OUT OF THIS WORLD: Rosie Watson, centre left, and Katy Myers with Education Minister Tim Crookall MHK, left, and Ian Jarritt, centre, and Chris Stott of ManSat. PHOTO: Mike Proudfoot MP120919 (3).

TWO A-level students who spent a fortnight at the NASA United Space School in August have been praised as being great ambassadors for the island.

Katy Myers and Rosie Watson were awarded scholarships to the Space School at the University of Houston, joining young people from a number of countries.

ManSat sponsors two Manx students attending the programme each year, in conjunction with the Department of Education and Children.

The company’s finance director, Ian Jarritt, said: ‘They were both right at the top of the programme, against any other nation in the world.’

Education Minister Tim Crookall MHK congratulated the students, saying they were ‘great ambassadors’.

Rosie and Katy attended lectures given by industry experts, astronauts and NASA scientists, and went on a number of trips, including to Space Center Houston.

For Ramsey Grammar School student Rosie, who lives in Baldrine, the best part of the trip was visiting the Ad Astra lab housing a prototype rocket engine which could reach Mars in just 40 days: ‘It was really cool to be able to see the working parts,’ she said.

Rosie has wanted to work in robotics for a long time and now has a greater understanding of how to get into the industry.

Katy, who lives in Onchan and goes to St Ninian’s High School, said it was hard to choose one highlight, saying: ‘We were there when Curiosity landed on Mars.

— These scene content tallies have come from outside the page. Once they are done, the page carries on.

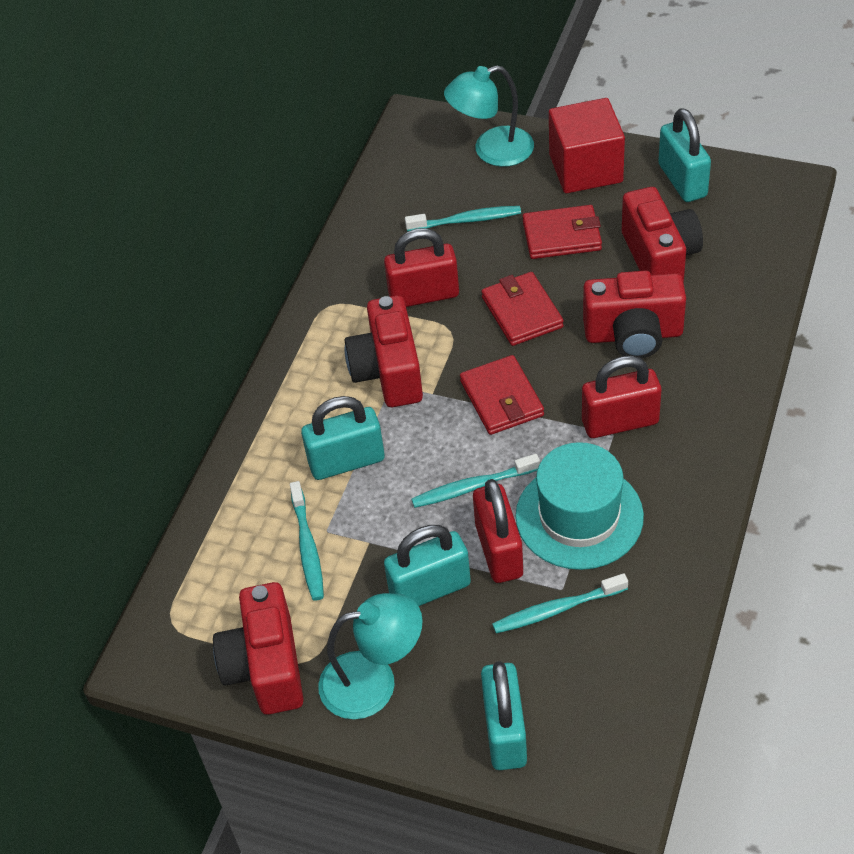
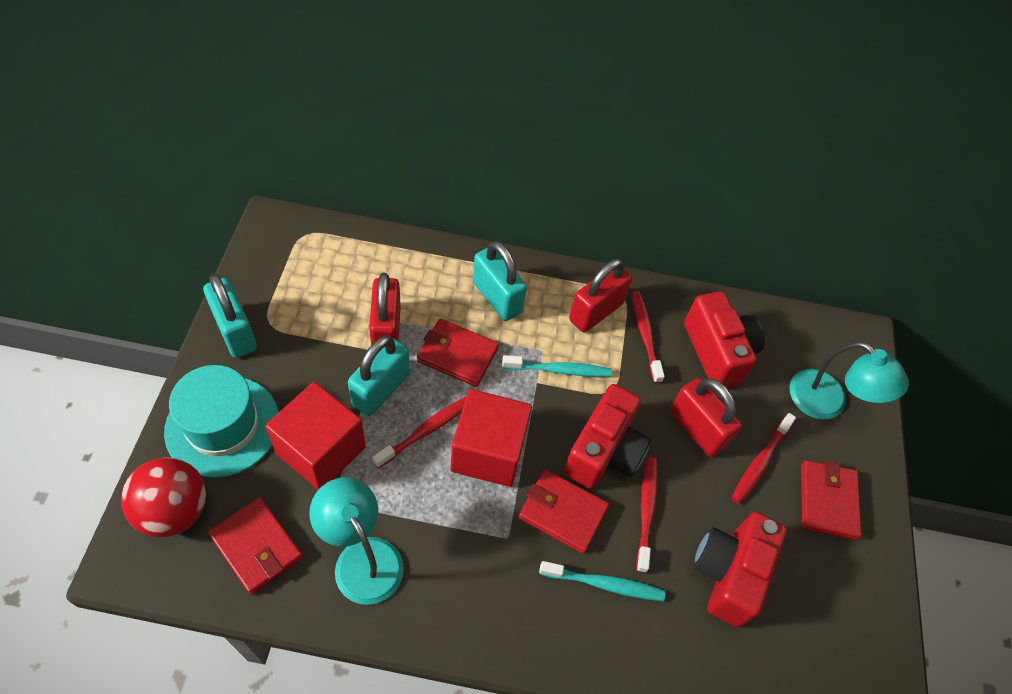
red ball: 0 -> 1
red camera: 4 -> 3
red cube: 1 -> 2
red toothbrush: 0 -> 4
red wallet: 3 -> 4
turquoise padlock: 4 -> 3
turquoise toothbrush: 4 -> 2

There was such a great atmosphere.’

The NASA’s rover is on a quest to find out whether Mars was once habitable.

Katy said she was really inspired by the trip, adding: ‘I definitely want to work in the space industry.’

In November, Mr Jarritt will be going into secondary schools to promote the scholarship for 2013. Candidates write three essays on space topics, which are assessed by NASA representatives.

Rosie and Katy encouraged people to enter. Rosie advised students to ‘wear your heart on your sleeve’, while Katy said: ‘Three essays might seem like a lot but it’s really not. It’s a really small price for what you get.’

The first student to attend, sponsored by ManSat, was in 2000. From 2001-2006, one year 12 student (ages 16-17) was selected each year. Since 2007, two students have made the trip.

Explaining ManSat’s continued sponsorship, Mr Jarritt said: ‘We are based in the Isle of Man and it’s not entirely altruistic why we do this.

‘It’s important we have people that will come back to the island from uni and college and work in the industry we are working to build up.

‘And if they don’t come back they will be great ambassadors, telling people all the good things in the Isle of Man from a space point of view.’